Is there any more to say? 
 
Only that Poe's abysmal theory - and I'm using that word in the literary-philosophical sense - of the imp of the perverse is, as fearful thoughts go, one that I like very much; it might not be quite as chilling as he intended, but it certainly makes one question one's own self-destructive tendencies and the desire to deliberately give the game away as it were [7].    
 
It's surely better to think we confess our sins not from guilt or a moral sense of right and wrong (conscience) but from perversity; I for one would rather have a little imp on my shoulder than that annoying little twat Jiminy Cricket.  
 
 
Notes
 
[1] All quotes from and references to 'The Imp of the Perverse' are to the version published in this edition of Poe's tales which can be read free online by clicking here
      The tale first appeared in the July 1845 issue of Graham's Magazine (Vol. XXVIII). 
 
[2] I'm assuming that Poe decided on the figure of an imp rather than that of a demon or some othersupernatural entity because it might be read as short for impulse (i.e., a strong and sudden urge to act). It might also suggest the related term impetus (i.e., a force which drives something forward).  
 
[3] Antonin Artaud first used the phrase corps sans organes in his 1947 radio play known in English as To Have Done with the Judgment of God, describing it as a state of liberation from imposed structures and automatic reactions, allowing for true freedom. It was later developed as a philosophical concept by Gilles Deleuze and Félix Guattari in their two-volume study of capitalism and schizophrenia: L'anti-Œdipe (1972) and Mille Plateaux (1980). 
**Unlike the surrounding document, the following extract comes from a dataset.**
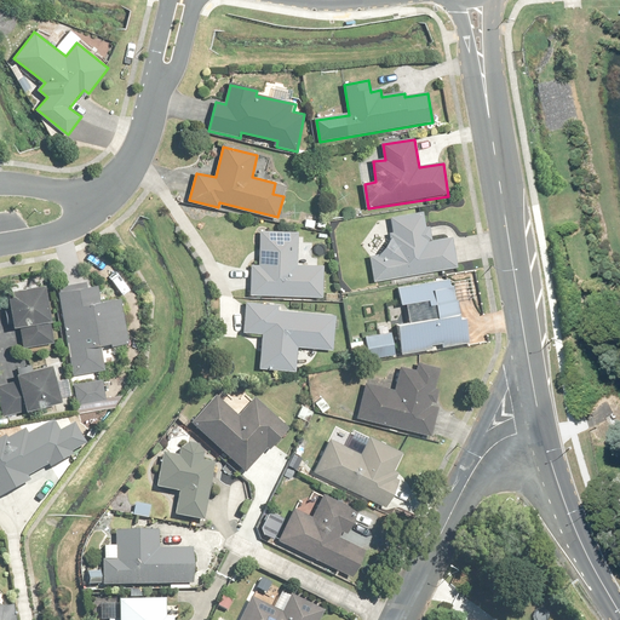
[(395,234),(382,256),(372,257),(375,280),(458,267),(453,239),(434,242),(431,228),(425,229),(423,213),(392,219),(395,234)]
      Nietzsche first used the phrase Gott ist tot in Die fröhliche Wissenschaft (1882), III. 125. It quickly became so well associated with him that it has almost become his catchphrase.
 
[4] Upon seeing someone make for the exit in the middle of a talk he was giving about his life as a dandy in the underworld, Horsley magnificently said: 'Don't go, I'll say the opposite if it will make you love me.' 
 
[5] Only joking. And in fact I have already written about this topic; see the post of 14 June 2014: click here. The narrator of Poe's tale does provide a nice description of procrastination for those who are interested: 
      "We have a task before us which must be speedily performed. We know that it will be ruinous to make delay. The most important crisis of our life calls, trumpet-tongued, for immediate energy and action. We glow, we are consumed with eagerness to commence the work, with the anticipation of whose glorious result our whole souls are on fire. It must, it shall be undertaken to-day, and yet we put it off until to-morrow; and why? There is no answer, except that we feel perverse using the word with no comprehension of the principle."   
 
[6] I'm referring to the Bow Wow Wow song 'Sexy Eiffel Towers' which first appeared on Your Cassette Pet (EMI Records, 1980) and, later, on the compilation album Girl Bites Dog (Parlophone Records, 1993): click here.  
 
[7] I think it may be stretching things to suggest that Poe's fictional theory of the imp of the perverse anticipates Freud's psychoanalytic concept of the death drive, but, nevertheless, several commentators have been quick to see and insist upon a connection.